Playing the Mental Game

Nick Urankar, a South Bend, Indiana native, has competed in several CrossFit Games and is the owner of two gyms in his home town.

Athletes train to get better at their respective sport, be it baseball or football, hockey or tennis. But what if your respective sport is training?

For CrossFit athletes, this is the case. According to the official CrossFit website, CrossFit is a fitness regimen developed by Greg Glassman over several decades. CrossFit is increased work capacity across broad time and modal domains, mixed with a program specifically designed to improve fitness and health.

CrossFit has turned working out into a sport. With CrossFit gyms, competitions and leagues popping up all around the world, it has certainly become one of the biggest workout crazes.

CrossFitters often get a bad reputation because they enjoy working out to the point of complete exhaustion, but they have proven themselves as some of the fittest athletes in the world. So what does a typical CrossFit athlete’s life look like?

Indiana-based athlete Nick Urankar is a three-time CrossFit Games competitor.

The CrossFit Games is an athletic competition sponsored by CrossFit Inc., and has been held every summer since 2007.

Urankar, 34-years-old and the U.S.’s 9th ranked competitor overall, is the owner of two gyms in South Bend, Indiana, CrossFit 061 (named after Urankar’s number in his first CrossFit Games appearance) and CrossFit 574 (named after South Bend’s area code). Urankar has been a CrossFit athlete since 2011 and a gym owner since 2012.

Growing up, Urankar was an athletic kid, playing soccer, track and football throughout high school. Despite playing college football for Indiana State University, Urankar calls himself an athlete in- stead of a football player.

“I never wanted one sport to define me. I am an athlete who played football, but I am not a football player,” Urankar said.

Urankar’s most dominant performance in the 2018 CrossFit Games came in the Clean and Jerk Speed Ladder workout, an event in the Games, in which he placed first. Urankar also placed third in the 2018 CrossFit Central East Regional competition, and second in the 2016 CrossFit Lift Off.

“Going to the games is a crazy experience. You are there with the fittest men and women in the world. It is a great time,” Urankar said.
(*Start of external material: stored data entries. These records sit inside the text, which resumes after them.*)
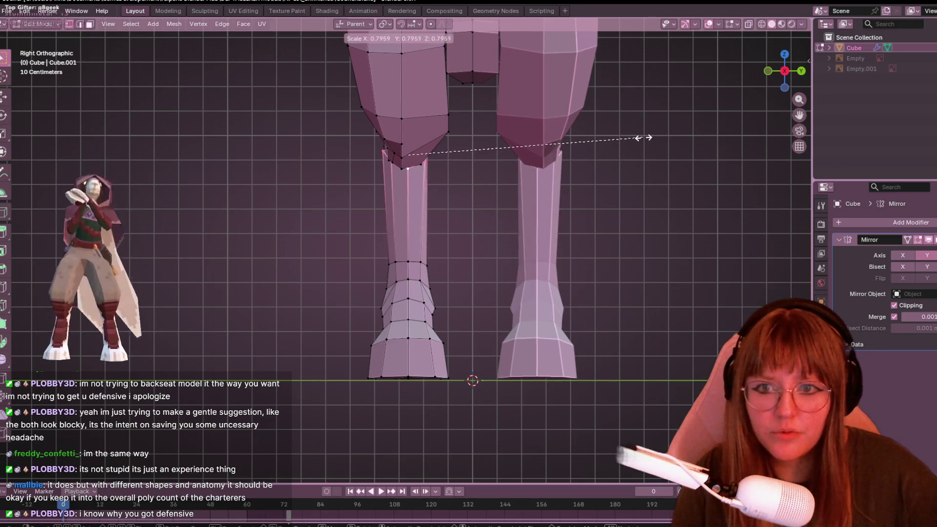
pyautogui.click(631, 146)
pyautogui.press('g')
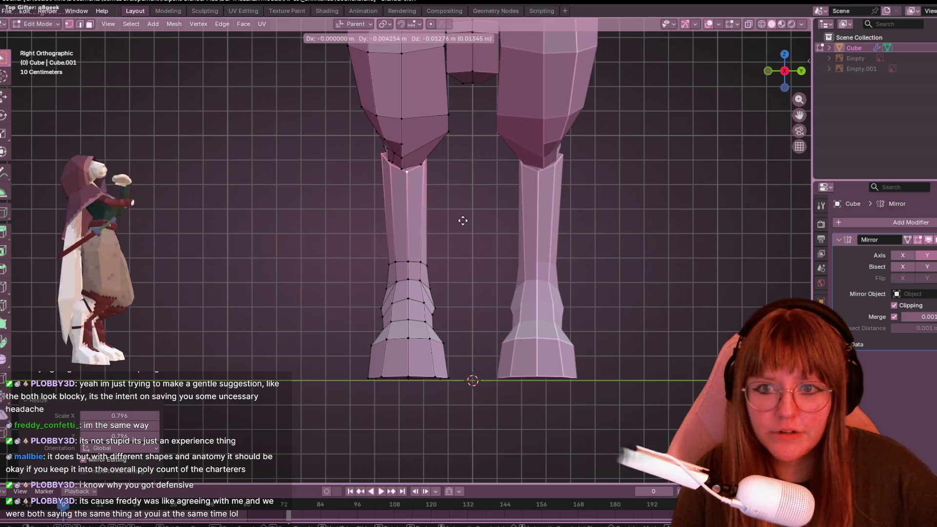
pyautogui.click(435, 221)
# In front view, nudge the top shin vertex slightly up and left.
pyautogui.moveTo(435, 221)
pyautogui.mouseDown(button='middle')
pyautogui.moveTo(339, 224)
pyautogui.moveTo(344, 254)
pyautogui.mouseUp(button='middle')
Following his recent success in the Games, Urankar became sponsored by big time CrossFit companies 2POOD and Bear Complex. Urankar also created a fitness program called the Zeus Method, which is designed to enhance pure strength as well as muscle endurance.

Though he has found success in several events, when I asked Urankar his weakest event, he knew right away.

“Legless rope climbs. My grip has always been one of my weaker skills, but I am working to improve that,” Urankar said.

Urankar spends his off seasons in South Bend training for the Games.

“I spend about seven hours in the gym each day training. I will take breaks in between to coach and hang out. Every day is different,” he said.

Urankar also enjoys posting his favorite workouts on Instagram (@nickurankar) for his followers to try.

“I am not sure why I am not verified on Instagram yet, maybe after next year’s games,” Urankar said jokingly.

When I walked into Urankar’s gym for the first time as a 12-year old, I had no idea what I was getting myself into. At first I thought it was just another gym with another trainer to get my scrawny, sixth grade self in shape.

However, not only am I stronger and faster, but I have also learned mental tough- ness and stamina from Urankar. Although I have found one or two things I can beat him in, Nick Urankar will always be a role model athlete and a great friend.

As Urankar would say, “Stay humble, hustle hard.”